For Professor James M. Puckett who recently joined the faculty at Penn State Law, the name of the game is fairness. He is a scholar of distributive justice. “I examine perspectives on how resources should be distributed in society and their implementation in the tax system,” he explained. “This is an interdisciplinary approach and it sometimes challenges classical notions of happiness, such as the idea that everyone maximizes their happiness if left alone.”
His recent research focuses on personal expenses and how the tax code treats differently situated people. He authored articles recently on using cost of living to achieve tax equity and on reevaluating tax treatment of “traditional” and “contemporary” families. “I usually pay close attention to the effects of a provision on low and moderate-income taxpayers,” he said.
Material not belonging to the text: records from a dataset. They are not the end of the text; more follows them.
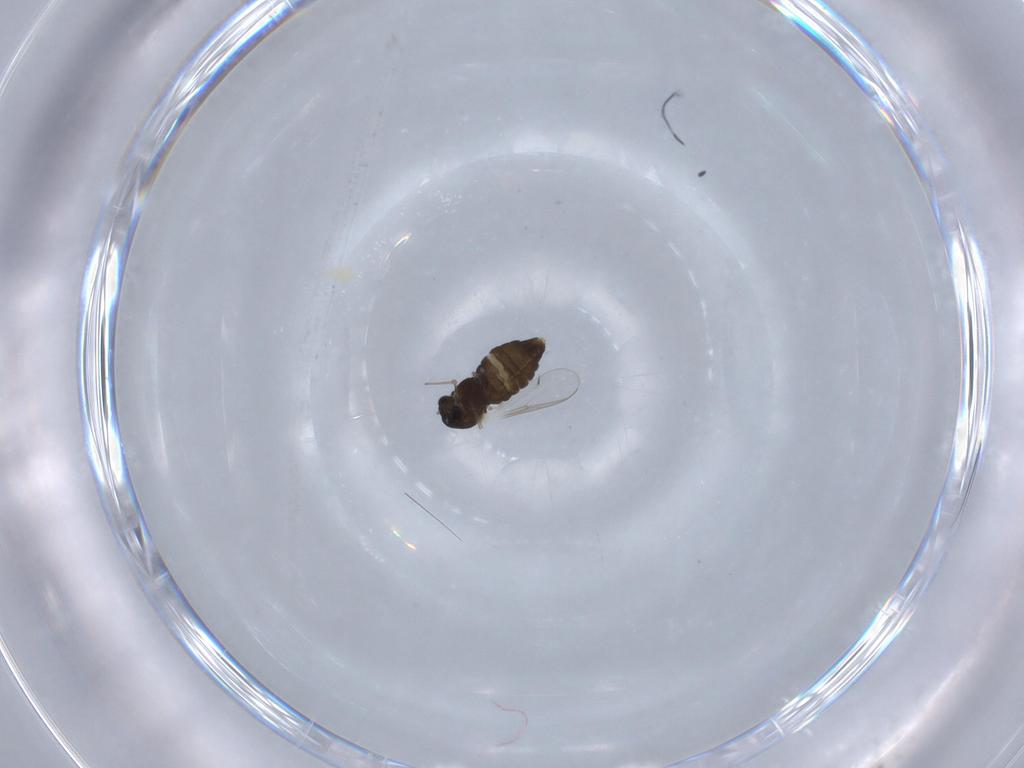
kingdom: Animalia
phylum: Arthropoda
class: Insecta
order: Diptera
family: Chironomidae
This semester he is teaching Basic Federal Taxation; in the spring he will teach Corporate Tax and Trusts and Estates. He reports that classroom teaching is one of his favorite things to do. “Everyone in the class has something to contribute, some perspective or experience that can enrich others,” he said. Professor Puckett said he strives to create a friendly class environment where everyone is involved, “even better if the class can have fun or get a few laughs.”
Before joining Penn State, Professor Puckett was a visiting assistant professor at the Seattle University School of Law and the University of Alabama School of Law. Prior to his academic career, Professor Puckett was a tax associate at the Washington, D.C. office of Fried, Frank, Harris, Shriver & Jacobson LLP, where he analyzed tax aspects of mergers, acquisitions, spin-offs, private equity, and financial products.
He holds an LL.M. from NYU and a J.D. and B.A. from the University of Virginia.